In the mid- to late-1960s, Dr. Barry hoped to train graduate students, but felt constrained by the UK’s limited research funding. In 1968, he accepted a post in the United States at the University of Colorado Boulder as an assistant professor at the Institute of Arctic and Alpine Research (INSTAAR). When the university assumed control of a World Data Center (WDC) for Glaciology in 1976, Dr. Barry became the center’s director.
The center started small, but grew quickly under Dr. Barry’s leadership. At first, the WDC consisted of a library, a glacier photo collection, and a small staff. In 1980, the WDC became part of the Cooperative Institute for Research in Environmental Sciences (CIRES), which is a partnership between the National Oceanic and Atmospheric Administration (NOAA) and the University of Colorado Boulder. In 1982, NOAA designated NSIDC as coexistent with the WDC, and the center adopted the NSIDC name.
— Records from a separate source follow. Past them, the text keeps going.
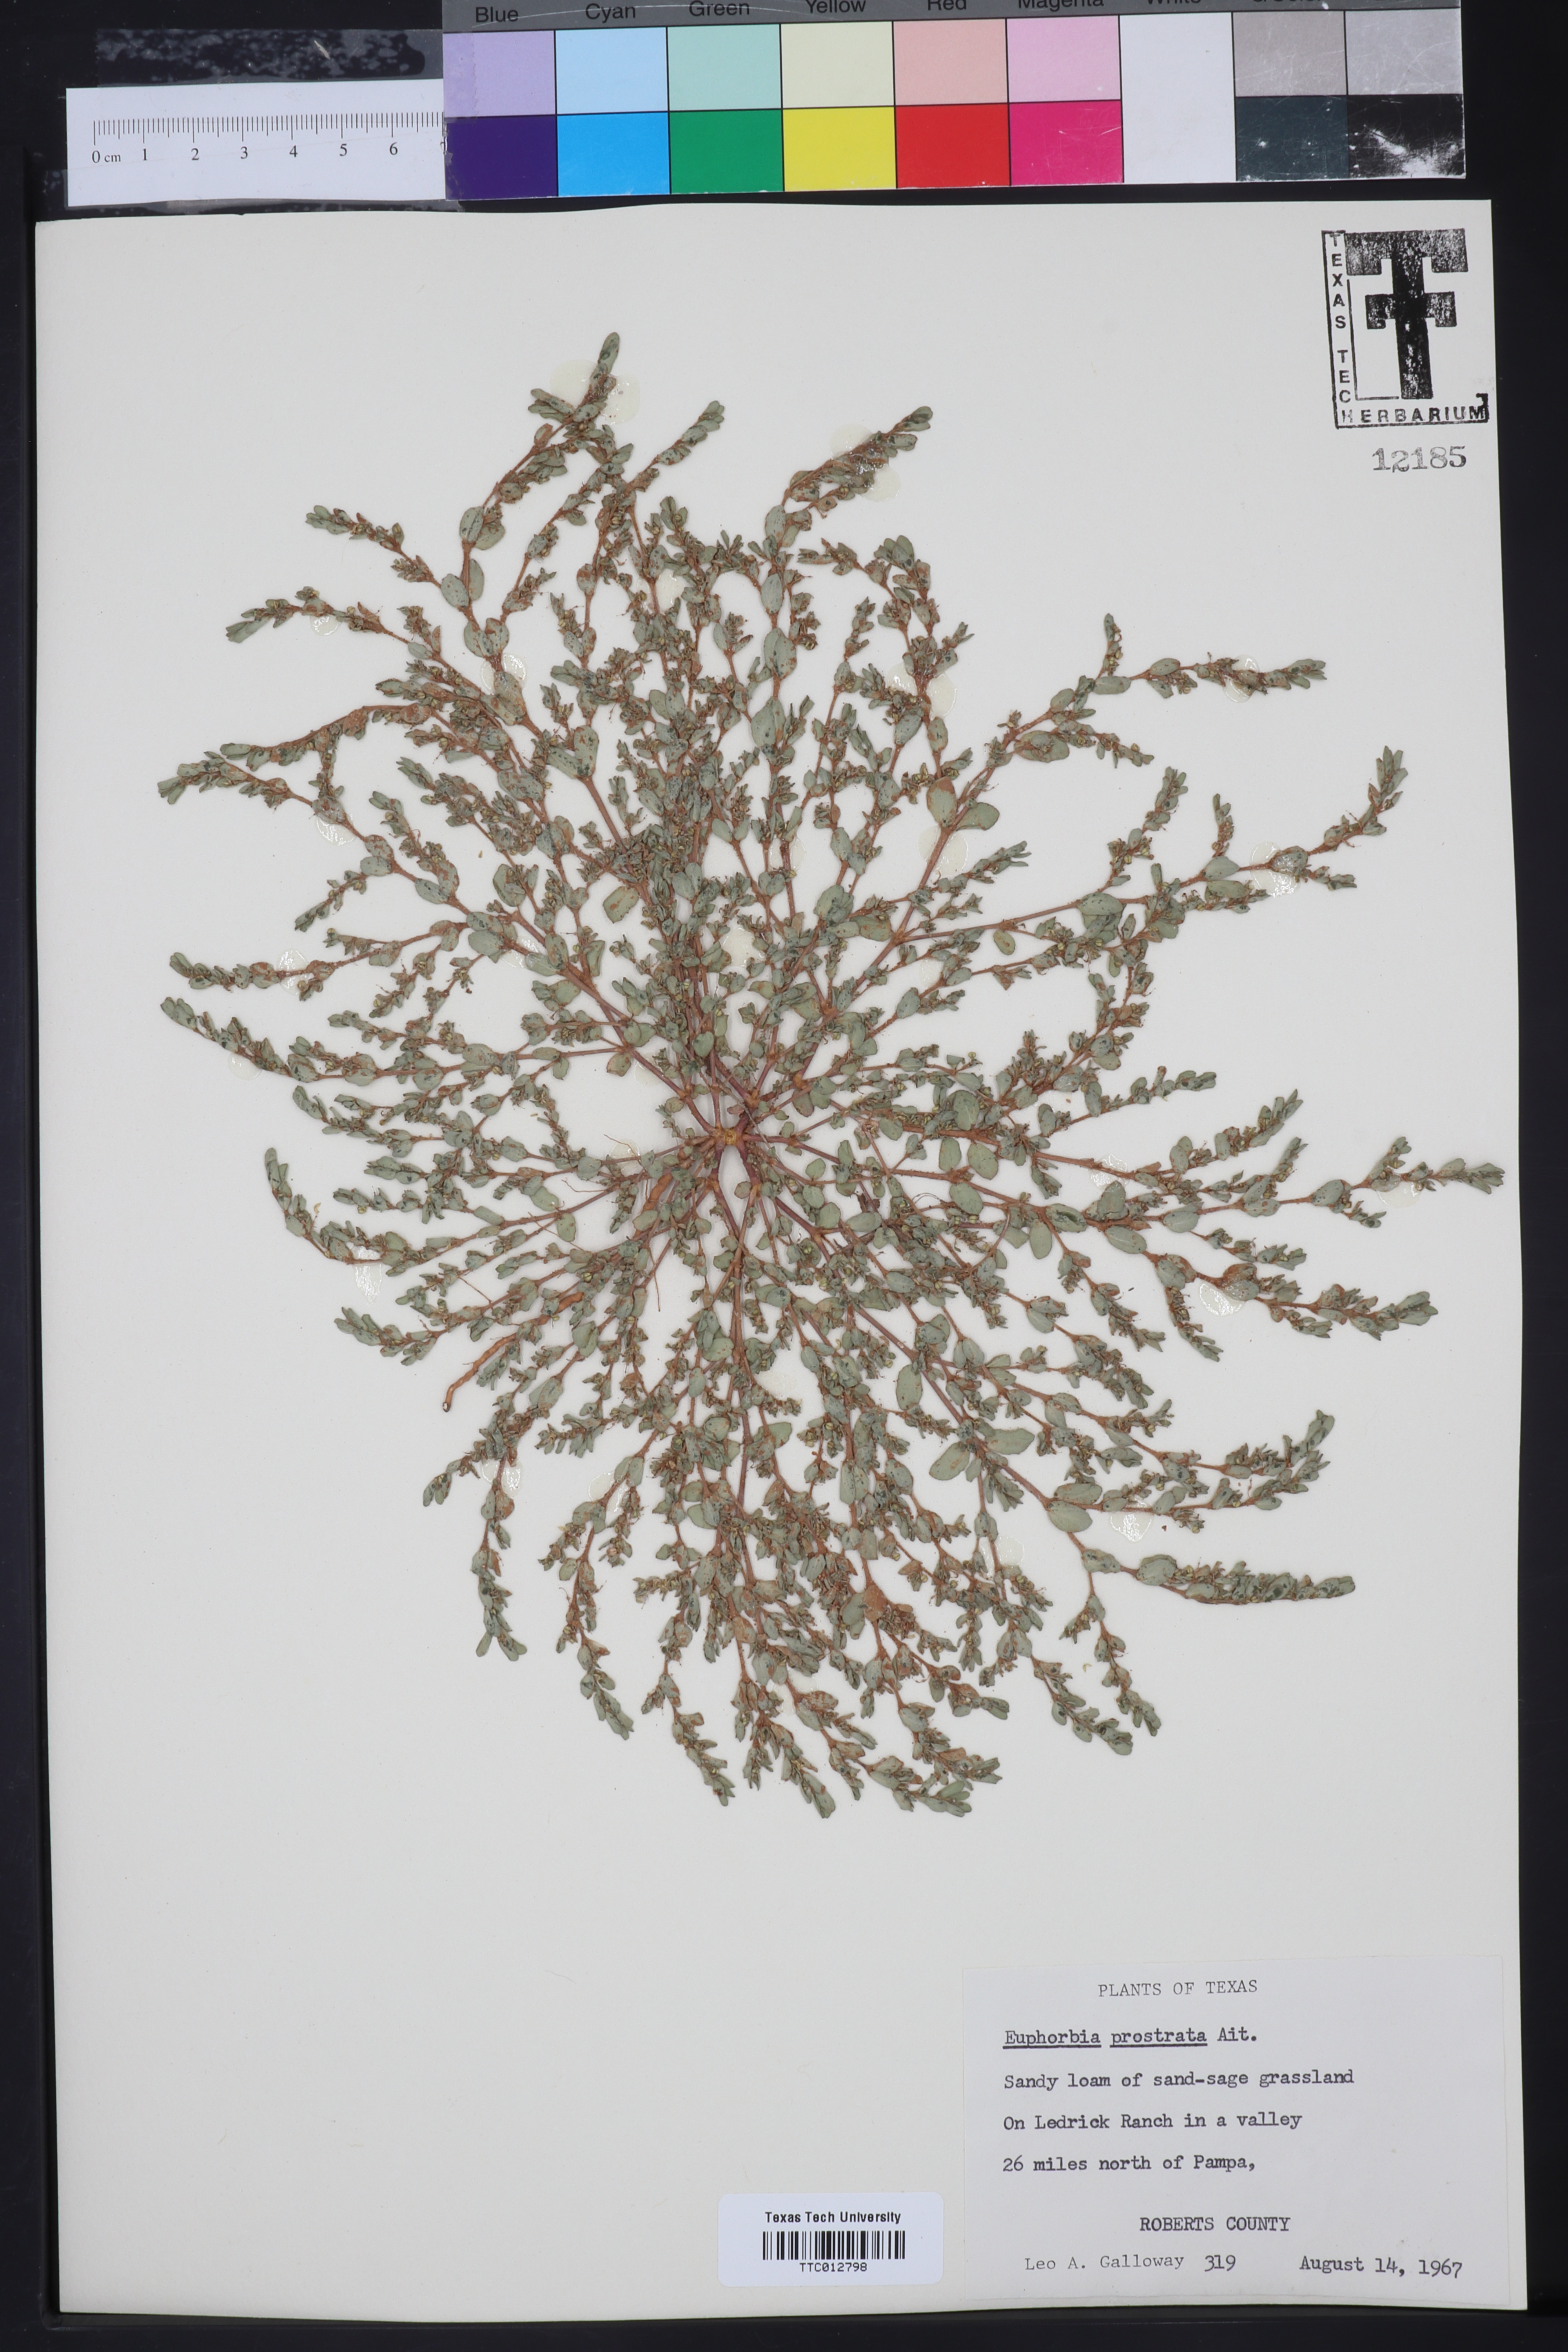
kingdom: Plantae
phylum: Tracheophyta
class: Magnoliopsida
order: Malpighiales
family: Euphorbiaceae
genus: Euphorbia
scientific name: Euphorbia prostrata
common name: Prostrate sandmat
In 1993, NSIDC became the location of a NASA Earth Observing System Data and Information System (EOSDIS) Distributed Active Archive Center (DAAC). NASA's NSIDC DAAC provides data and information on snow, sea ice, glaciers, ice sheets, ice shelves, frozen ground, soil moisture, cryosphere, and climate interactions, in support of research in global change detection, model validation, and water resource management.
Along with training and recruiting a dedicated staff at NSIDC, Dr. Barry also fostered international collaboration. Between 1986 and 2005, several Russian scientists visited NSIDC for extended stays and research, and Dr. Barry’s visits to Russia in the 1990s paved the way for multiple U.S./Russian data-rescue efforts. Meanwhile, one of Dr. Barry’s visits to China helped facilitate China’s establishment of its own WDC for Glaciology.
At NSIDC, Dr. Barry contributed to the Intergovernmental Panel on Climate Change (IPCC) assessments in 1990, 1995, and 2001. He served as a review editor for IPCC Working Groups 1 and 2 in 2007, an effort that contributed to the IPCC being awarded the 2007 Nobel Peace Prize.
Other honors for Dr. Barry include Lifetime Career Awards from the Climate and Mountain Specialty groups of the Association of American Geographers, a Fellowship from the American Geophysical Union, the Goldthwait Polar Medal from the Byrd Polar Research Center, the Founder’s Medal from London’s Royal Geographic Society, the Humboldt Prize from the Bavarian Academy of Sciences, a J.S. Guggenheim Memorial Fellowship, and designation as a Distinguished Professor of Geography by the University of Colorado Board of Regents.